Text for analysis -

=======

# Should I take him? would i get into trouble?



## smudgethehedge (Apr 3, 2011)

Hi guys,
I know this is a stupid questoin but my mom is going to the office today and im coming with her, she said I could take my hedgehog with me. He comes with me everywhere (shes a wonderful traveler) He comes with me in a fleece lined purse (thanks TeddysMommy for the idea  ) He normally sleeps i would just be sitting around all day, If anyone noticed him do you think id get in trouble?


----------



## Guest (Aug 1, 2011)

There are places where you could get in trouble for having a hedgehog (Like Grocery Stores, etc.) but I don't think its an issue at an office as long as your hedgie can get sleep


----------



## Quinn (Apr 24, 2011)

If you think you will then just don't say anything lol. No one will know he's in there lol. Not the greatest advice but I like being a bad influence :twisted: lol :lol:


----------



## ReginasMommy (Apr 13, 2011)

Heck yes bring the little guy!!!


----------



## Hissy-Fit-Hazel (Jul 15, 2011)

Must be ok if your Mom said you could  I often sneak my Pomeranian in my purse cause she is only 5# and likes to come along. Nobody ever says anything even if they notice lol


----------



## smudgethehedge (Apr 3, 2011)

=======

Material provided -
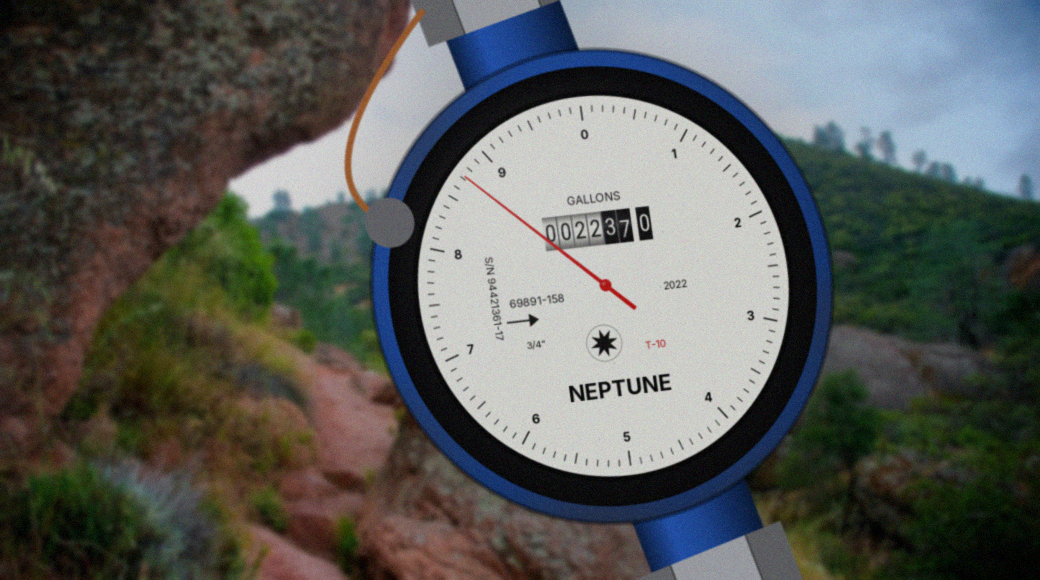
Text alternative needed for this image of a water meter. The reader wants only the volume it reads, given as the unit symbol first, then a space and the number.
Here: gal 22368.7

=======

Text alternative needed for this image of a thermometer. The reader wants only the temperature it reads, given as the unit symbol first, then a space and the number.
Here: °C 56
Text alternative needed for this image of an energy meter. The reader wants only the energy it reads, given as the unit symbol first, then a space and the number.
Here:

=======

Exercise requirements -
(1) In the forum thread about bringing a hedgehog to an office, what does the hedgehog travel in?
(2) From the hedgehog forum thread, write out the part that opens with the words "## Quinn (Apr" and closes with "the little guy!!!".
(3) Continue the hedgehog forum thread from its last line.

Exercise results -
(1) A fleece lined purse.

(2)
## Quinn (Apr 24, 2011)

If you think you will then just don't say anything lol. No one will know he's in there lol. Not the greatest advice but I like being a bad influence :twisted: lol :lol:


----------



## ReginasMommy (Apr 13, 2011)

Heck yes bring the little guy!!!

(3)
ended up bringin her I didn't even get caught.... He kept snuffling so im not sure if everyone at the office was hard at hearing or something... On our ride home we stopped by petsupermarket to pick up bedding for our hamster and I had her on the front thingy where the window is one the car (becuase ours is live chevron shaped with a large crease in the middle...I dont know for what) and she crawled up to the window and started licking it...so when she did this we were still in the parking lot of P.S.M and these kids saw and started to ooh and aah over her (which made her feel very special ) Then the mom said she had to be a stuffed animal to be that cute ^.^


----------



## DexterTheHog (May 22, 2011)

smudgethehedge said:


> ended up bringin her I didn't even get caught.... He kept snuffling so im not sure if everyone at the office was hard at hearing or something... On our ride home we stopped by petsupermarket to pick up bedding for our hamster and I had her on the front thingy where the window is one the car (becuase ours is live chevron shaped with a large crease in the middle...I dont know for what) and she crawled up to the window and started licking it...so when she did this we were still in the parking lot of P.S.M and these kids saw and started to ooh and aah over her (which made her feel very special ) Then the mom said she had to be a stuffed animal to be that cute ^.^


hahaha so cute! i was gonna say, if you did get caught everyone would probably just obsess over how cute she is and they wouldn't care anymore :lol: 
I brought Dexter in a restaurant once in his carrier while my mom and I were on a road trip. I just didn't say anything... so no one asked haha


----------



## beautsbelle (Jul 19, 2011)

I've taken Roxie with me all over the place and no problems. No on even knows. I have a back pack looking sack that I wear on the front. Looks like a purse. And I secretly like knowing she is there, and they don't know. 

hehehe.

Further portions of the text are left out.